→ ASSIGNED TASK 1
Reproduce the chart comprehension rows from the line containing "What is the sum" through the last row, inclusive, and omit the pictures.

Because vibrational spectroscopy is a much more sensitive method of observing minor amounts of impurity phases and lattice distortions than conventional X-ray powder diffraction techniques, a series of Raman measurements were also conducted on pristine and annealed CoMn2O4 samples. Typical unpolarized Raman spectra for the prepared CoMn2O4 at room temperature are shown in Fig. 4.
According to the group theory, defect-free tetragonal CoMn2O4 with a space group of I41/amd (D4h19) should have ten first-order Raman-modes (namely T(B1g + Eg), L(Eg), υ1(A1g), υ2(A1g + B2g), υ3(B1g + Eg), υ4(B1g + Eg)).40,41 It has to be mentioned that, to the best of our knowledge, no earlier reports on CoMn2O4 have addressed the symmetry assignment of optical phonon modes. This is undoubtedly a challenging task, since optical modes can only be distinguished by polarized Raman spectroscopy on single crystals. Overall, we can see 9 Raman bands in the frequency range of 150–750 cm−1 (see Table S1†). In contrast, non-defective ferrite spinels AFe2O4 (A = divalent metal) with the space group Fd3 (Oh7) have only 5 Raman-active modes, represented by T(F2g), υ1(A1g), υ2(Eg), υ3(F2g), and υ4(F2g).42 In general, tetragonal CoMn2O4 shows a slight distortion of MnO6 octahedra due to the Jahn−Teller effect, which results in elongation of apical Mn–O bond lengths and contraction of in-plane Mn–O bond lengths as indicated in Fig. 5.

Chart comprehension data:
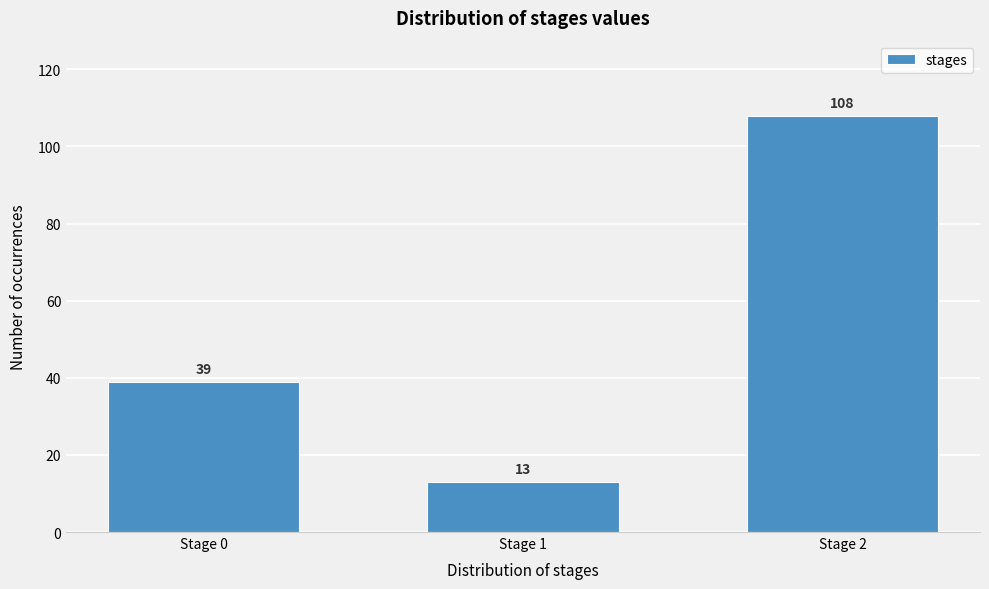

Reading right to left, what are all the values shown in this chart?

108	13	39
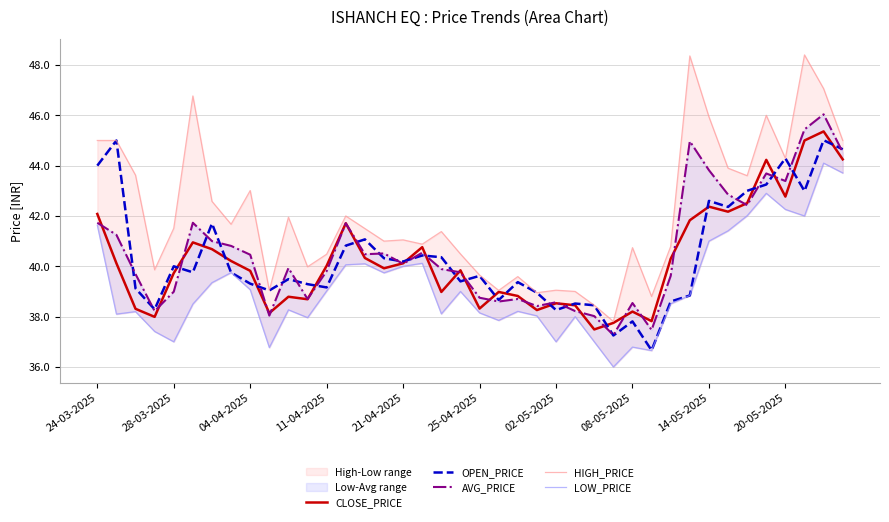

What is the approximate value of CLOSE_PRICE at 25-04-2025?

38.3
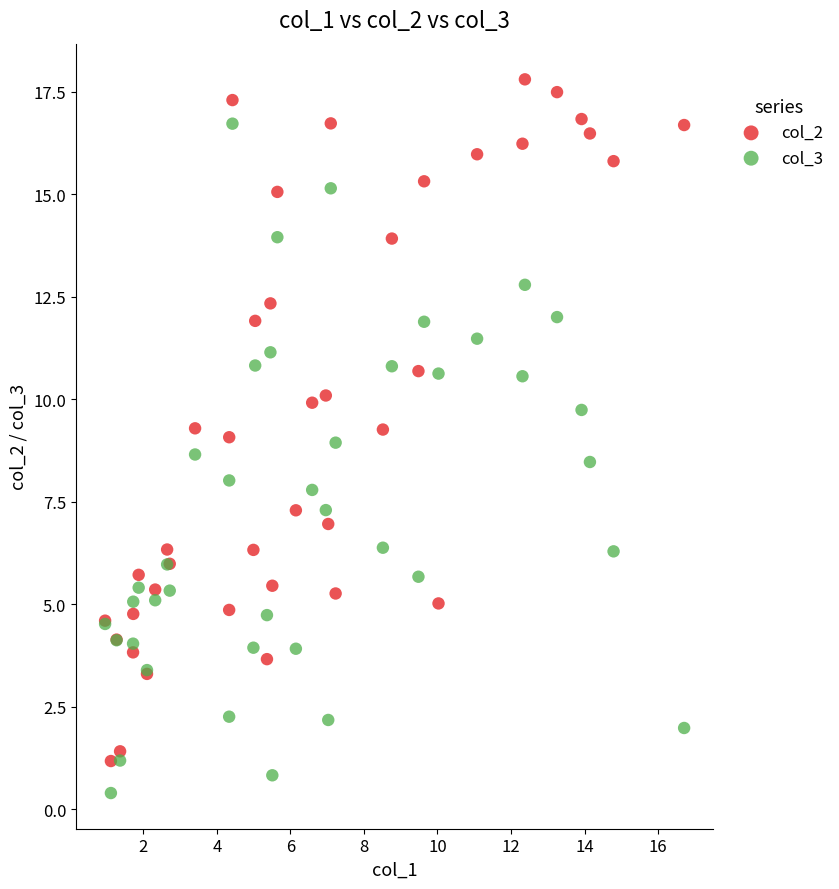

Which series contains the lowest Y value?

col_3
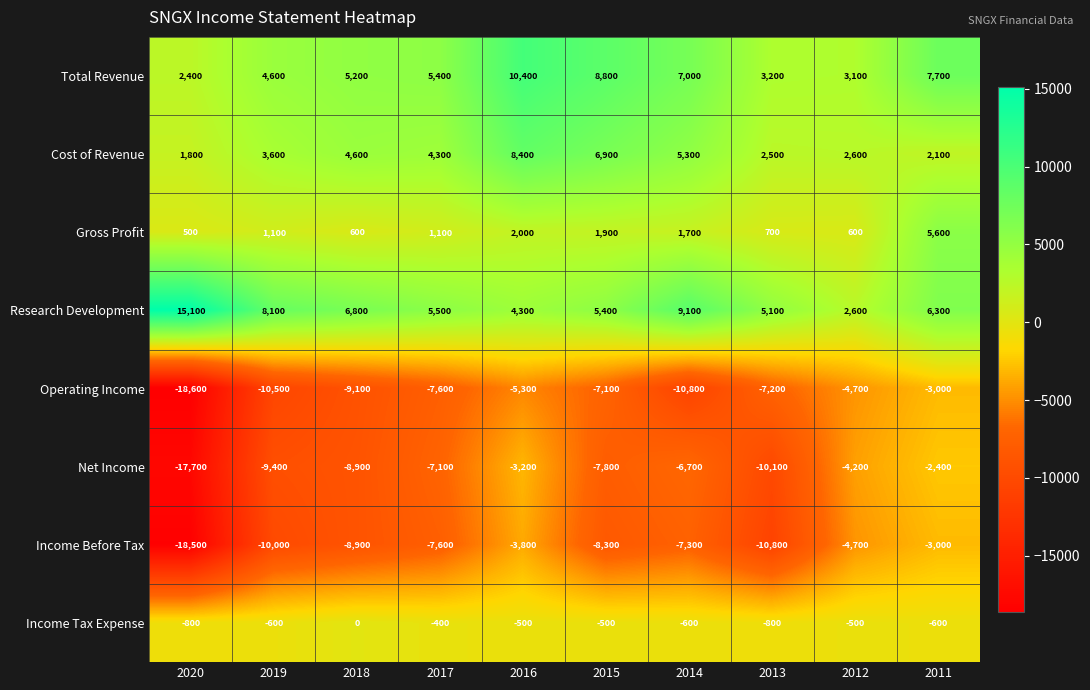

What is the sum of all Income Tax Expense values?

-5300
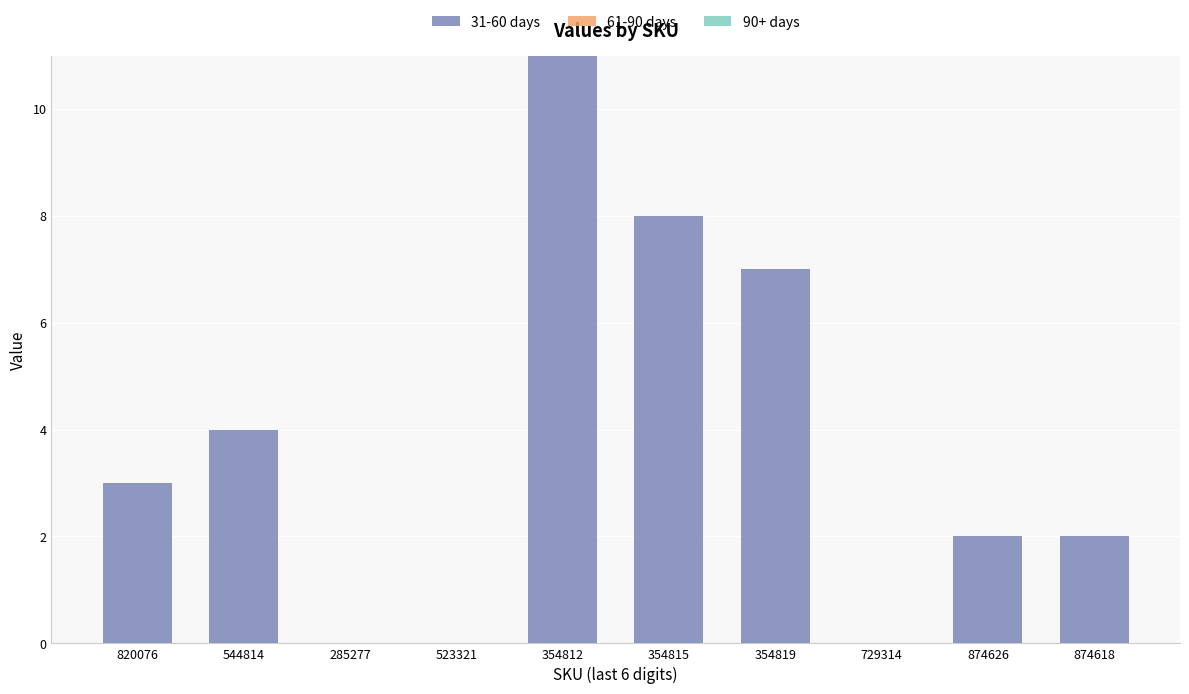

The chart shows a value of 4 at 820076. True or false?

False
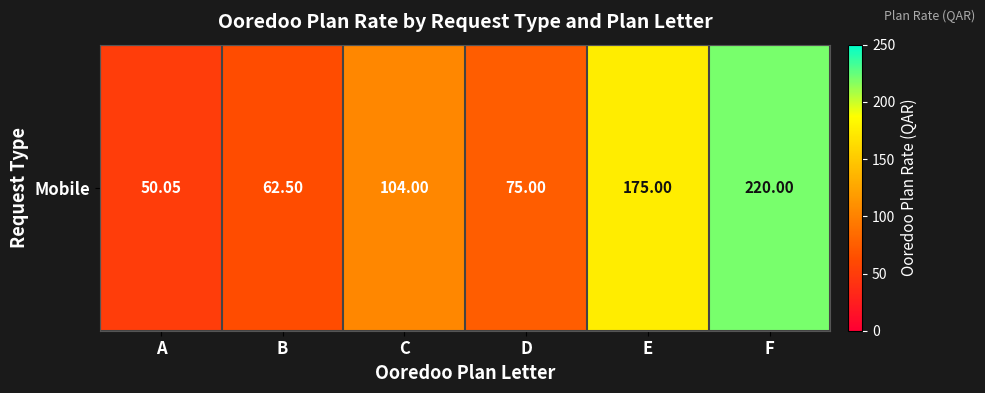

What is the difference between the values at C and B?

41.5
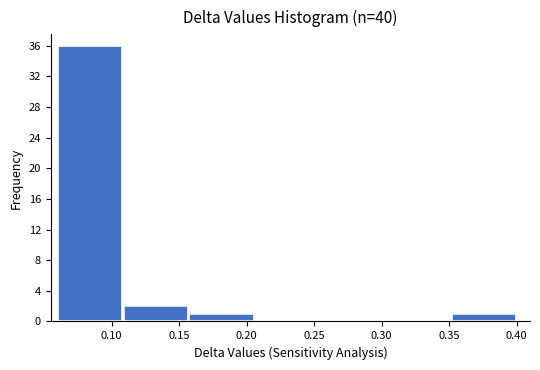

Reading left to right, list every bar in this chart as the range it spans on the x-axis followed by its height. Neither the bar edges nor the heights are printed on the chart, so give them approximately, as read against the axes.

0.060 to 0.110: 36
0.110 to 0.155: 2
0.155 to 0.205: 1
0.205 to 0.255: 0
0.255 to 0.305: 0
0.305 to 0.350: 0
0.350 to 0.400: 1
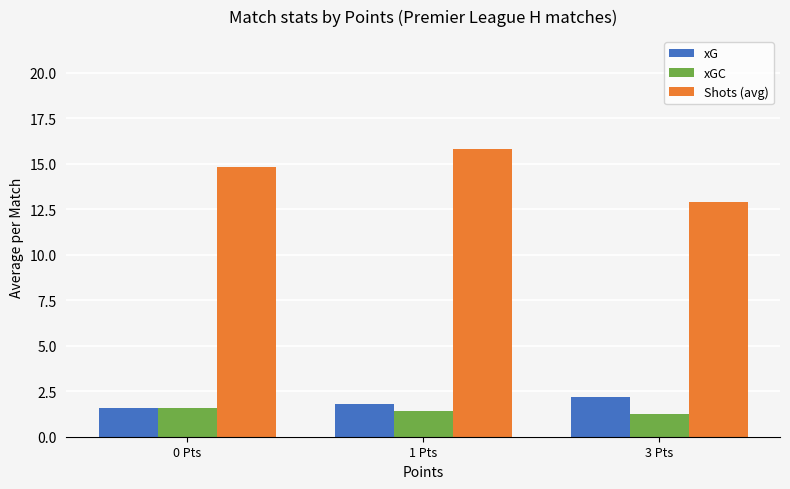

At which label does Shots (avg) first exceed 14?

0 Pts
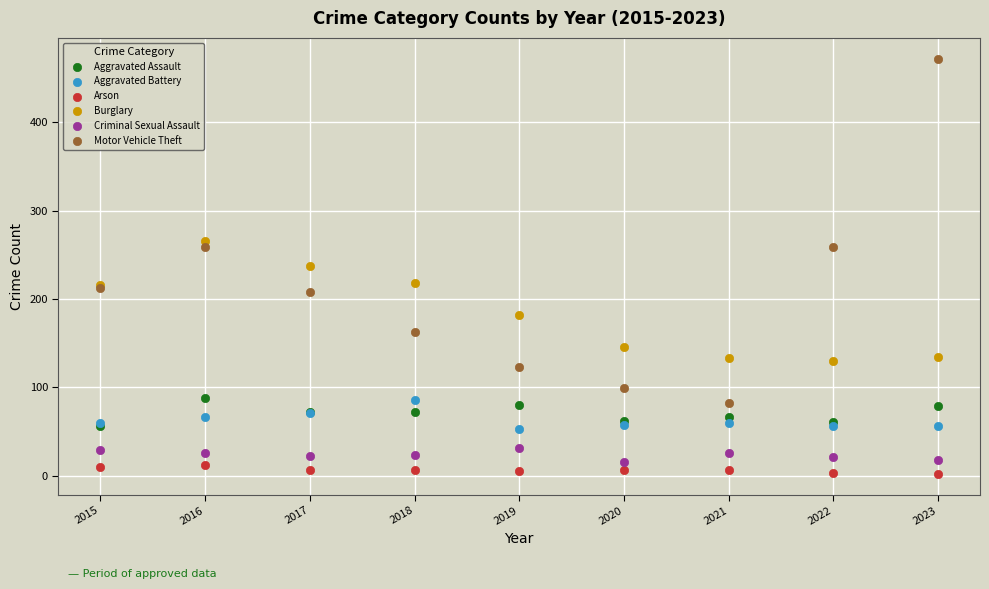

What are all the series names shown in the legend?

Aggravated Assault, Aggravated Battery, Arson, Burglary, Criminal Sexual Assault, Motor Vehicle Theft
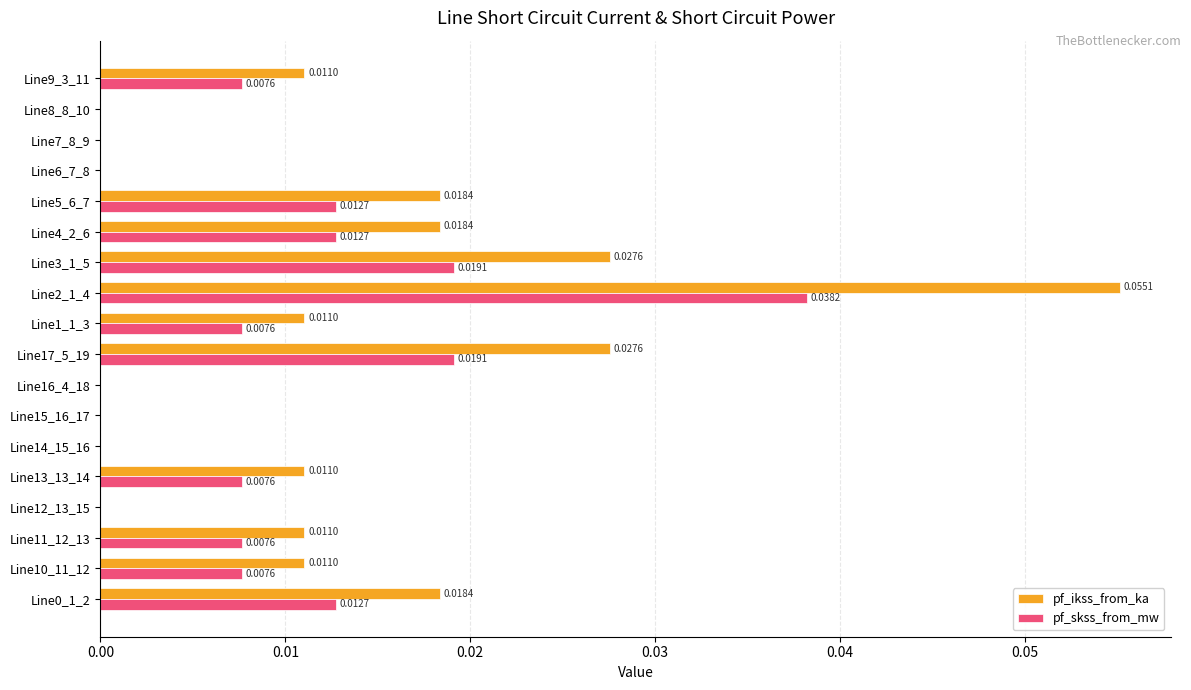

Between Line14_15_16 and Line2_1_4, which series saw the biggest shift?

pf_ikss_from_ka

→ ASSIGNED TASK 2
Pick up the passage on Raman spectra of CoMn2O4 where it stops and continue it.

→ RESULT 1
What is the sum of all Income Tax Expense values?

-5300

The chart shows a value of 4 at 820076. True or false?

False

What is the difference between the values at C and B?

41.5

Reading left to right, list every bar in this chart as the range it spans on the x-axis followed by its height. Neither the bar edges nor the heights are printed on the chart, so give them approximately, as read against the axes.

0.060 to 0.110: 36
0.110 to 0.155: 2
0.155 to 0.205: 1
0.205 to 0.255: 0
0.255 to 0.305: 0
0.305 to 0.350: 0
0.350 to 0.400: 1

At which label does Shots (avg) first exceed 14?

0 Pts

What are all the series names shown in the legend?

Aggravated Assault, Aggravated Battery, Arson, Burglary, Criminal Sexual Assault, Motor Vehicle Theft

Between Line14_15_16 and Line2_1_4, which series saw the biggest shift?

pf_ikss_from_ka

→ RESULT 2
Octahedral deformation, which decreases the symmetry from Fd3 to I41/amd, is by far the most common lattice distortion in spinel structures and can be characterized by the ratio of lattice parameters c/a. From the unpolarized Raman spectra it can be clearly seen that some band positions shift to higher frequencies depending on the annealing temperature, which points to the changes in the tetragonal spinel structure. In the low frequency region, the first Raman band at ∼179 cm−1 can be assigned to the Co–O stretching mode and is characteristic of the CoO4 tetrahedron.43 Furthermore, this band intensity decreased with increasing annealing temperature, which can likely be attributed to the oxidation of a small fraction of Co2+ ions on tetrahedral sites. As a result, it can be inferred from simple redox considerations that both Co3+ and Mn2+ ions must be formed during the thermal treatment. Due to several reasons, including the ionic radius and the crystal field stabilization energy, Mn2+ ions may migrate towards the tetrahedral sites, while thermally induced Co3+ ions preferably occupy the octahedral sites. Indeed, the band between 295 and 298 cm−1, which becomes more intense at higher annealing temperature, is indicative of Mn2+ on tetrahedral sites.44 In the middle frequency region between 300 and 400 cm−1, in total three bands at approximately 315–319 cm−1 (peak 3), 365–369 cm−1 (peak 4) and 375–377 cm−1 (peak 5) can be identified and are probably related to oxygen modes in MnO6 and/or MnO4 sites, because Mn3O4, (Mn2+)IV[Mn23+]VIO4, exhibits three distinctive bands in this region, whereas Co3O4, (Co2+)IV[Co23+]VIO4, exhibits no bands there (Table S2†).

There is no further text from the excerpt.